Het ministerie van Infrastructuur en Waterstaat (IenW) voert in 2020 en 2021 risicodialogen voor het hoofdwegennet, spoorwegennet, hoofdvaarwegennet en het hoofdwatersysteem. In 2020 ligt de nadruk op de risicodialoog binnen IenW en in 2021 op de dialoog met de omgevingspartijen in het land. IenW werkt aan een eerste versie van een uitvoeringsagenda die eind 2020 gereed is en werkt deze in 2021 verder uit.

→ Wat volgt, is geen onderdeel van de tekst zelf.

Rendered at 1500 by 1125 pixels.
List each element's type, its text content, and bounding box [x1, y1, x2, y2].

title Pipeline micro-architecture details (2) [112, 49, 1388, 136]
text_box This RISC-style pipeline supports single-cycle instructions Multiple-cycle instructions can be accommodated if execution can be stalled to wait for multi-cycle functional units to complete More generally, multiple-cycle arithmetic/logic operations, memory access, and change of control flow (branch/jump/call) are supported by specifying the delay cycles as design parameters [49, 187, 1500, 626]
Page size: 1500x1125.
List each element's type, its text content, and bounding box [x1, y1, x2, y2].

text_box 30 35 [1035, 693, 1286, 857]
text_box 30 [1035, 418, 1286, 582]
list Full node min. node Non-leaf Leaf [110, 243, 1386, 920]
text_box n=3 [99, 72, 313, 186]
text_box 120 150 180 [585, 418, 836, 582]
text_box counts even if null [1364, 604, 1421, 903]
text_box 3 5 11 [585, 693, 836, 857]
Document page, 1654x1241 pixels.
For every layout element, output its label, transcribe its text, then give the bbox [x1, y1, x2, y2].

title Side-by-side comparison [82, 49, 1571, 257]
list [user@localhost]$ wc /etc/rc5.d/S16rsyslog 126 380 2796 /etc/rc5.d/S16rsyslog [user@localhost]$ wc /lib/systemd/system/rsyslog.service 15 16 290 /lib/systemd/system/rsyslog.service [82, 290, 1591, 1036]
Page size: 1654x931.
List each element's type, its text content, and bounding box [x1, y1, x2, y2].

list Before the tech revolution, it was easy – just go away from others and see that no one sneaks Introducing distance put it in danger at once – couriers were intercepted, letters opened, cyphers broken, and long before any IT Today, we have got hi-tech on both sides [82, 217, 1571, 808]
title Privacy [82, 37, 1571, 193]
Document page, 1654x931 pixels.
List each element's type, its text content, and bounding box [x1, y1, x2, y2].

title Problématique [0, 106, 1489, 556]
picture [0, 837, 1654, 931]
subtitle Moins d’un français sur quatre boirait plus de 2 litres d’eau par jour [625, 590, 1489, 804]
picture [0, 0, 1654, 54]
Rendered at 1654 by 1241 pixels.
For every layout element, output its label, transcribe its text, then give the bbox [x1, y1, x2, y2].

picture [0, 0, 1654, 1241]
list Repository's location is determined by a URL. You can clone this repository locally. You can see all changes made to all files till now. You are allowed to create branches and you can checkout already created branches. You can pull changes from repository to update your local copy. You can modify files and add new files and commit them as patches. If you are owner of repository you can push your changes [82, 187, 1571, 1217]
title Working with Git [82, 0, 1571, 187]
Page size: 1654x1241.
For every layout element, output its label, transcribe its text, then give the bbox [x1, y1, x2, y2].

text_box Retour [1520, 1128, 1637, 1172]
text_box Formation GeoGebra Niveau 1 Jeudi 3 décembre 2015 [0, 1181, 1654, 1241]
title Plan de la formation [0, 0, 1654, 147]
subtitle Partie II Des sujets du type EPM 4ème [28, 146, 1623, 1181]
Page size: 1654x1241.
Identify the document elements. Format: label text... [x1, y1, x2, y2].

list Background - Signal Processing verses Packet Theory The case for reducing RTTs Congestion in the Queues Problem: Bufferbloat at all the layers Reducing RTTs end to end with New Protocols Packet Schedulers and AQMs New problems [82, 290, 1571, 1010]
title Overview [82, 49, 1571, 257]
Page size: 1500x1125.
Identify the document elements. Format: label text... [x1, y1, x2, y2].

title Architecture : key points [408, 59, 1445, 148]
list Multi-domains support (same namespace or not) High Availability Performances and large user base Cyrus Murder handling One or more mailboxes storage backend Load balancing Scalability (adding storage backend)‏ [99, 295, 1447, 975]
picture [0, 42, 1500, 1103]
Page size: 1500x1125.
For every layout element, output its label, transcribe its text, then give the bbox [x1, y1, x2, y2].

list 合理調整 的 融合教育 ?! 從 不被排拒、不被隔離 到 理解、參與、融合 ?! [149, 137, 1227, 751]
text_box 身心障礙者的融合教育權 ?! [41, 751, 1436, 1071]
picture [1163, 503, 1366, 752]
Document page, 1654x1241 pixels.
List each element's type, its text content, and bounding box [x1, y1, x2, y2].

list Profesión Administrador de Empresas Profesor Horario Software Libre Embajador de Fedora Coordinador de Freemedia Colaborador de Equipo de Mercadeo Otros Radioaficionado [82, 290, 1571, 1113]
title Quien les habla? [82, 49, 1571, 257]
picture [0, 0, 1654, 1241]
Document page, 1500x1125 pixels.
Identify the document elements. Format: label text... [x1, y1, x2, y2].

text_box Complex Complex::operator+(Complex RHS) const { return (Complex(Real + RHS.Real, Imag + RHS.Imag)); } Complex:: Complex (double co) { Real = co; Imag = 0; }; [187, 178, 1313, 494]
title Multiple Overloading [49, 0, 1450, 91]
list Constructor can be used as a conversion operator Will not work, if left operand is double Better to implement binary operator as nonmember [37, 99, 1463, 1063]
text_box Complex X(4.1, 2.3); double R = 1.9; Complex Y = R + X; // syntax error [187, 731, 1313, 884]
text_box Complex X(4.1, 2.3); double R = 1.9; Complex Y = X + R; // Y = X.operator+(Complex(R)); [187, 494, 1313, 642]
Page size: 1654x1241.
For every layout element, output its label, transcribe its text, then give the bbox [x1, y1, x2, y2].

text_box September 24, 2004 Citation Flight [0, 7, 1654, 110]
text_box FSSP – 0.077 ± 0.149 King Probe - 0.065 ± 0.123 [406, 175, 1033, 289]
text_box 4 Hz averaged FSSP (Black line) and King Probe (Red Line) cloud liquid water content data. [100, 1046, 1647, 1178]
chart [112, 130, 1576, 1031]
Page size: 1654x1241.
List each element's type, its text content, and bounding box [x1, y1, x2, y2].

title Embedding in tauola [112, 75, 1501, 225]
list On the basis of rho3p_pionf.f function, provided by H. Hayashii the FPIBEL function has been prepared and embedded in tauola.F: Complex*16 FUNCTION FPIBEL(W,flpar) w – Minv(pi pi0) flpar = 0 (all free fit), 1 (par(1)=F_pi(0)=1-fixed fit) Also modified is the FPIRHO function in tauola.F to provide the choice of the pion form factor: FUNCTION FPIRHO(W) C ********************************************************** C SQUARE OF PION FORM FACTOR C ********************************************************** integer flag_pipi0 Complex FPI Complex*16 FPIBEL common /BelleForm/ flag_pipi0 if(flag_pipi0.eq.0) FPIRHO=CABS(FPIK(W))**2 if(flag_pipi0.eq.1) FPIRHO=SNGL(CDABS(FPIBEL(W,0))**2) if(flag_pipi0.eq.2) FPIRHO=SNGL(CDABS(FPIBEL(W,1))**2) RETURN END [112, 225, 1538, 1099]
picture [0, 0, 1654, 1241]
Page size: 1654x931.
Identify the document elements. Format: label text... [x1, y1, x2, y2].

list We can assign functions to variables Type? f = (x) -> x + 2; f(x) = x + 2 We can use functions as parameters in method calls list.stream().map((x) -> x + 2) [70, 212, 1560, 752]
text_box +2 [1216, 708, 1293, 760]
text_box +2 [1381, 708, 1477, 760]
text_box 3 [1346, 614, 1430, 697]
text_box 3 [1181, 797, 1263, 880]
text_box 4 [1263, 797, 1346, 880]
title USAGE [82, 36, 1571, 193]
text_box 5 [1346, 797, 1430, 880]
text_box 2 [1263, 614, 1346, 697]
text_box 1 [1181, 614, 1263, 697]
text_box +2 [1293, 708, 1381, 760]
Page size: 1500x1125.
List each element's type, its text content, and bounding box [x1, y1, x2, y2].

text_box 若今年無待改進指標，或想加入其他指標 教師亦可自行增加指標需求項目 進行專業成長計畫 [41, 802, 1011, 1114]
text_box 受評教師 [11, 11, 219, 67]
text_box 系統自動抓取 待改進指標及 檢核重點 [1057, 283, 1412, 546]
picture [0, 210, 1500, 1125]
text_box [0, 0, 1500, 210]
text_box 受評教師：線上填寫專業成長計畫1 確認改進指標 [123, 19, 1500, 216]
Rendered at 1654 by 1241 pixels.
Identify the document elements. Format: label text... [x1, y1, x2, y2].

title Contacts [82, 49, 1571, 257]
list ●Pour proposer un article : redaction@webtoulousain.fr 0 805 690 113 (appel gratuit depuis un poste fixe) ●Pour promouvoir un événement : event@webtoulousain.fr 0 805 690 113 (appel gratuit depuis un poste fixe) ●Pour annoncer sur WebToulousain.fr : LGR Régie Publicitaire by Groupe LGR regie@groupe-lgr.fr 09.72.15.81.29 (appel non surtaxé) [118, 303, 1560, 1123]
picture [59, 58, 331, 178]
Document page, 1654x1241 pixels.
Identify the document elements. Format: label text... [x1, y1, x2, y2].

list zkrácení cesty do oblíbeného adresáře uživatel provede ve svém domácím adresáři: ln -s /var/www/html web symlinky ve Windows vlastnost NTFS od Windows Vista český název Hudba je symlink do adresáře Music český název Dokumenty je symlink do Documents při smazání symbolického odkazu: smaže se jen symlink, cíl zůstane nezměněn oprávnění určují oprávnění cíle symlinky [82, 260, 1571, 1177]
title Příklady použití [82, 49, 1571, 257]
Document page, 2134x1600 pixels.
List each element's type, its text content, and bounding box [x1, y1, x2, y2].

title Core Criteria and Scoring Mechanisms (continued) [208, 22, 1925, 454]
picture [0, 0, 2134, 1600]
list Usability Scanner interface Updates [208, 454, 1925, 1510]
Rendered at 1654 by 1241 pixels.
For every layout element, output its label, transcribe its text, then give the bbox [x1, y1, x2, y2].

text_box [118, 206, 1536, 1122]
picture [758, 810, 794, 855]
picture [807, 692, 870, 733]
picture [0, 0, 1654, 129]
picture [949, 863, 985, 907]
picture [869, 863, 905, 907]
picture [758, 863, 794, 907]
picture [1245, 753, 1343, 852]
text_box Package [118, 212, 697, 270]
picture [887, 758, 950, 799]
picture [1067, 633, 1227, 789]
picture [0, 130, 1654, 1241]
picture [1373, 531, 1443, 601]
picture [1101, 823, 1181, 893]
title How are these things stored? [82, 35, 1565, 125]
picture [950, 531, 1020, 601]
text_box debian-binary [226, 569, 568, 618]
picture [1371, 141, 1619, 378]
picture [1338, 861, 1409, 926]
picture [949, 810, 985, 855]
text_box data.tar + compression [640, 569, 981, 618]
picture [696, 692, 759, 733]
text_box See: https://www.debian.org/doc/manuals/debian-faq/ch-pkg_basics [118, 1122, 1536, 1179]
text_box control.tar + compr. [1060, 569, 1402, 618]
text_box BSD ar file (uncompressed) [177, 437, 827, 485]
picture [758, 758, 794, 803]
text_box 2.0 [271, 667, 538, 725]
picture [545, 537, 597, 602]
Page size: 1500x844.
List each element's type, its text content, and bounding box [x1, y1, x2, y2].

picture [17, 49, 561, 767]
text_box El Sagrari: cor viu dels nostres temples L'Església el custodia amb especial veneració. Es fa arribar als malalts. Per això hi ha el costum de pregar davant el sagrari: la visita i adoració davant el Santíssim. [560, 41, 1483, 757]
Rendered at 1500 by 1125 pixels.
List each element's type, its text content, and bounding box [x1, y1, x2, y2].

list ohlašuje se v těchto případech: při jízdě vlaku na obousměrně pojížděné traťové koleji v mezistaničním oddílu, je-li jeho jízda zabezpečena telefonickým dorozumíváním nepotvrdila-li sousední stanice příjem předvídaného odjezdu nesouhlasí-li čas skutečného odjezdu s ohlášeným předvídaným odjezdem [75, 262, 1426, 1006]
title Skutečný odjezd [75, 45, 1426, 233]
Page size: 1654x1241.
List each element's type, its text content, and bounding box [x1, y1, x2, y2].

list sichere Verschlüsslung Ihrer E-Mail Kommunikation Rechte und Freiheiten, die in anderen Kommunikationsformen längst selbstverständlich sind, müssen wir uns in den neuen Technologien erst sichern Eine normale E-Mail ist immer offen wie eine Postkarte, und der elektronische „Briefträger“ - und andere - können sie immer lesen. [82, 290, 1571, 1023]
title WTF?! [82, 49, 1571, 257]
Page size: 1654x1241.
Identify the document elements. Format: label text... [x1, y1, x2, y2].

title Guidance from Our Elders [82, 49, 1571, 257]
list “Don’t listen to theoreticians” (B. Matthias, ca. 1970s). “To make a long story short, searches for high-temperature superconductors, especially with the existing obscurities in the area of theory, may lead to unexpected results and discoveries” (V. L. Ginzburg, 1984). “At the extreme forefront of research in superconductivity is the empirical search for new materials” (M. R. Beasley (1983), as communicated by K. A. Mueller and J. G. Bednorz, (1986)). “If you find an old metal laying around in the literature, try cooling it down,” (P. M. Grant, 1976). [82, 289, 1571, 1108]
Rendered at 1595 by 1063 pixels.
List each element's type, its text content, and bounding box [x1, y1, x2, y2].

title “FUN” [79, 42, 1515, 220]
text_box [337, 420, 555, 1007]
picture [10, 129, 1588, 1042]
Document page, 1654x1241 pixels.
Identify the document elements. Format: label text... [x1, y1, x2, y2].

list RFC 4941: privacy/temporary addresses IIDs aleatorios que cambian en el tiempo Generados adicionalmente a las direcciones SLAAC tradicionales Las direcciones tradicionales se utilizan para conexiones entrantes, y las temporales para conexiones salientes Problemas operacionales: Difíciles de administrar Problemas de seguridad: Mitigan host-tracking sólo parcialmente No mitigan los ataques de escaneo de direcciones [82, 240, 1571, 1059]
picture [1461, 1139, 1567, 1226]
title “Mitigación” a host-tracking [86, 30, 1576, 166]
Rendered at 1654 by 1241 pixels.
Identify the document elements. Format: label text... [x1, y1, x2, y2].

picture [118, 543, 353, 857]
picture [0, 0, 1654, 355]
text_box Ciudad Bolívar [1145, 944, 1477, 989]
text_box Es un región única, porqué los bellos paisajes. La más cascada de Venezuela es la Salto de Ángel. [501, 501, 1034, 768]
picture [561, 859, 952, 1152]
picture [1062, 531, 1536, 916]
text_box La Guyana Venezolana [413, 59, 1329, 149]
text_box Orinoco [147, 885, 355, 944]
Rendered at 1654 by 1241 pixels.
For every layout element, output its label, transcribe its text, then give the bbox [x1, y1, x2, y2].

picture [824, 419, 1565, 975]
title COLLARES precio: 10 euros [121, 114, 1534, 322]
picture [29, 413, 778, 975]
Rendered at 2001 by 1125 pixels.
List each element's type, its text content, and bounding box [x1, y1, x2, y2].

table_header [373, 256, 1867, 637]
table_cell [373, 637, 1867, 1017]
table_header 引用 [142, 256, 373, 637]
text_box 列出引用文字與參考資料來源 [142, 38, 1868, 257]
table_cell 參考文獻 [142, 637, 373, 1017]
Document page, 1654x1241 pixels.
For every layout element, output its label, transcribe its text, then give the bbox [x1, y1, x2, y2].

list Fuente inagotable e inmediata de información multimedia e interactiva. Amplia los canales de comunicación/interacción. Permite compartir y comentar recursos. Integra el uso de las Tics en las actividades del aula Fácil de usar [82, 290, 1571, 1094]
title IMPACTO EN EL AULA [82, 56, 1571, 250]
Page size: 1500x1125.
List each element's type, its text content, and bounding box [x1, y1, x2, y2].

In de risicodialogen wordt over meer gesproken dan alleen de uitkomsten van de stresstesten: ook het fysieke en sociale domein spelen hierbij een rol. Daarnaast is het van belang om de verbinding te leggen met andere maatschappelijke opgaven en transities, onder meer op het gebied van wonen, energie, natuur, landbouw, cultuur en cultureel erfgoed. Het ministerie van LNV heeft in beeld gebracht welke maatregelen nodig zijn om natuur klimaatadaptief te maken en hoe natuur kan bijdragen aan klimaatadaptatie. Besloten is geen apart actieprogramma te starten voor de uitvoering van deze maatregelen, maar aan te sluiten bij bestaande trajecten en programma’s. Door deze maatregelen mee te nemen in de risicodialogen wordt gewerkt aan natuur die ook klimaatbestendig is. Het programmateam Ruimtelijke adaptatie ondersteunt het bouwen van lerende netwerken, waarin organisaties kennis en ervaringen over risicodialogen kunnen delen.

Risicodialoog in Borsele

Op initiatief van de gemeenteraad heeft de gemeente Borsele een risicodialoog over zoetwater uitgevoerd. Vakinhoudelijke ambtenaren hebben samen met veel verschillende (lokale) stakeholders voor zes casussen de mogelijkheden voor het vasthouden van zoetwater uitgewerkt. In werksessies zijn per casus de probleemstelling, mogelijke oplossingsrichtingen, betrokken partijen, financiën en verantwoordelijkheden besproken. De bijeenkomst was drukbezocht, wat aangeeft dat het onderwerp zoetwater belangrijk gevonden wordt. De kracht van deze risicodialoog was dat het initiatief uit de bevolking zelf kwam, onder andere van de fruittelers.

Risicodialogen Rhenen

Sinds 2014 heeft de gemeente Rhenen jaarlijks wateroverlast, hittestress en droogte ervaren. De gevolgen van weersextremen zijn letterlijk in kaart gebracht. In klimaatateliers zijn per kern de kansen en knelpunten besproken met inwoners, staande rond de kaarten, wat ook waardevolle gebiedskennis heeft opgeleverd. Dit heeft geleid tot meer begrip en draagvlak, maar ook tot een sterker gevoelde eigen verantwoordelijkheid. Een aantal betrokken Rhenenaren gaat anderen in hun omgeving informeren en stimuleren. Ook ambtelijk is het gesprek op gang gekomen. Ambtenaren binnen en buiten de gemeente en in de verschillende beleidsvelden weten elkaar beter te vinden en zien klimaat nu als onderdeel van hun werk. In 2019 is een risicodialoog gehouden met bestuurders van de overheden en organisaties als een GGD, woningbouwvereniging en Nationaal Park Utrechtse Heuvelrug. Dat heeft voor tien thema’s - zoals gezondheid, veiligheid en recreatie - een ambitie voor Rhenen opgeleverd die de basis vormt voor het integrale klimaatbeleid van de gemeente.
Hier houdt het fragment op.